RECORDED INFORMATION START
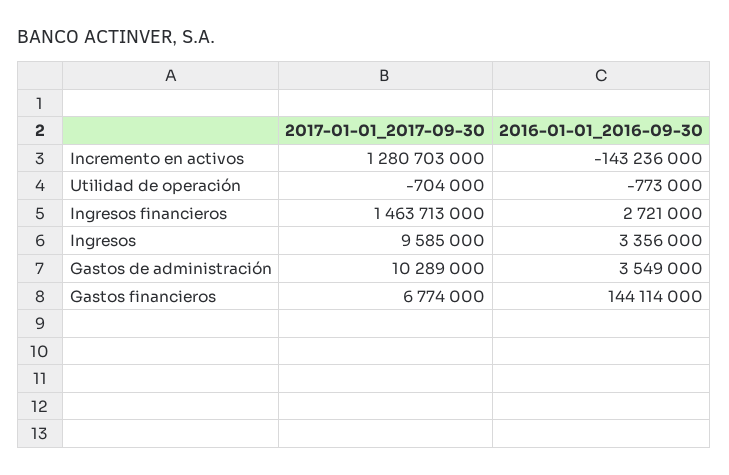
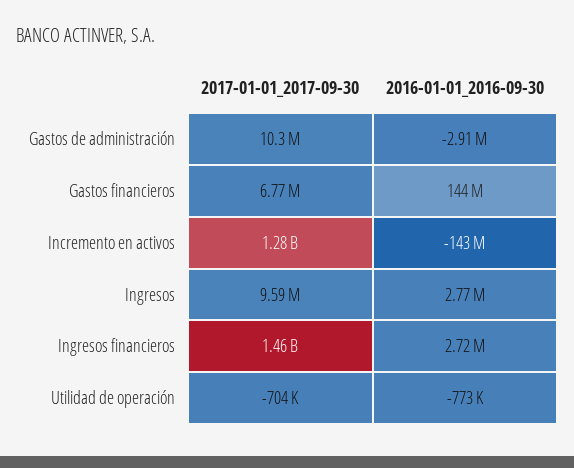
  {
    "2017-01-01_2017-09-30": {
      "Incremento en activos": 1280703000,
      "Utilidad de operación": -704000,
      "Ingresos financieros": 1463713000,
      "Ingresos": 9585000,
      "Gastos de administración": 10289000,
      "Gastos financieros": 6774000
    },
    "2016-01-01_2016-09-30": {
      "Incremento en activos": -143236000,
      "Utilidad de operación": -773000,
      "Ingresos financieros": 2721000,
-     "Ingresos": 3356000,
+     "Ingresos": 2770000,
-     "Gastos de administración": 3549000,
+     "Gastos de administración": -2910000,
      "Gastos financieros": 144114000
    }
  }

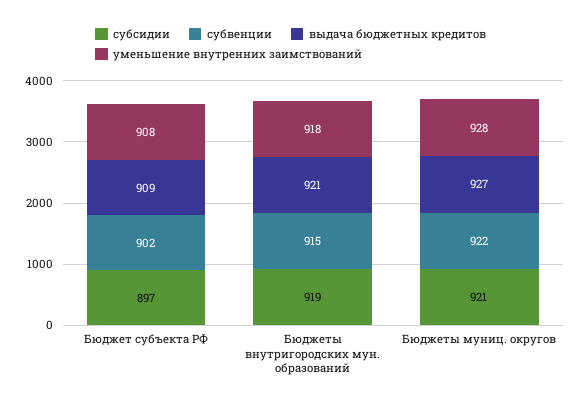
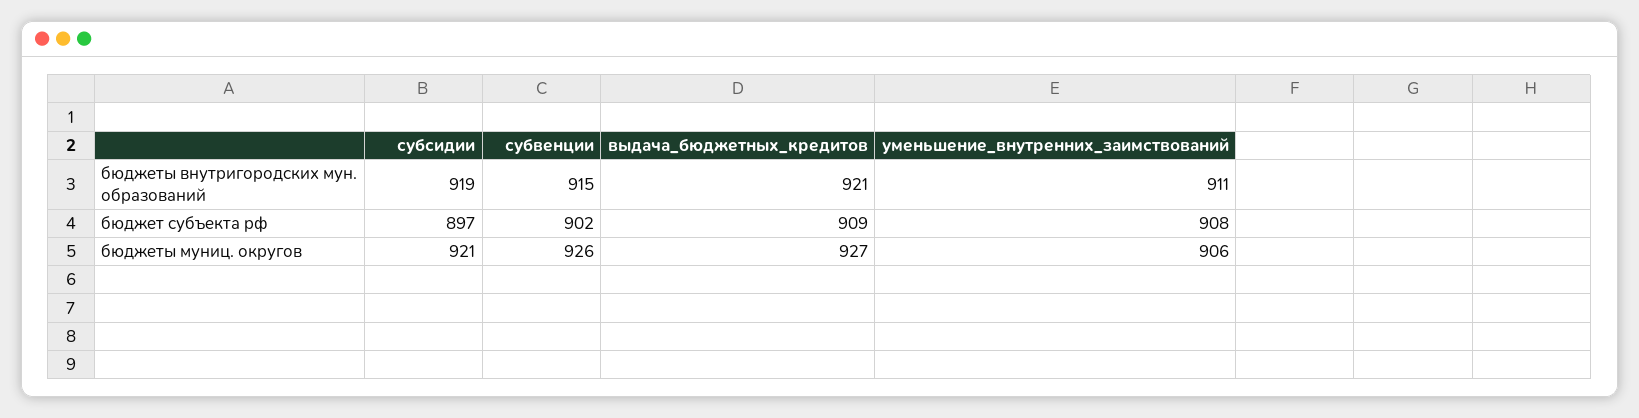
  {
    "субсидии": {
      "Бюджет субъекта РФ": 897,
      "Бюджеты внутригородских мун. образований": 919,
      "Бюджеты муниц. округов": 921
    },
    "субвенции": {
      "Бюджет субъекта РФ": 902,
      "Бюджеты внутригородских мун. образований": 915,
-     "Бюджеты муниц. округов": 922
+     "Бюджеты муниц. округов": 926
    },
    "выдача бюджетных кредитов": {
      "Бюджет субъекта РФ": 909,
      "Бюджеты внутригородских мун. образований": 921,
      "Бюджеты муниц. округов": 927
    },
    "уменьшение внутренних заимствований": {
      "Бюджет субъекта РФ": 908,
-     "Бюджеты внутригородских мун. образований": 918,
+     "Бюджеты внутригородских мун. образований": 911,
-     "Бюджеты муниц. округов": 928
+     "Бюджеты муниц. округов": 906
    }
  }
RECORDED INFORMATION END
- DESCRIPTION OF THE TASK
The word "округов" occurs on some lines of the data. Give the number of those lines only.

- TASK OUTPUT
6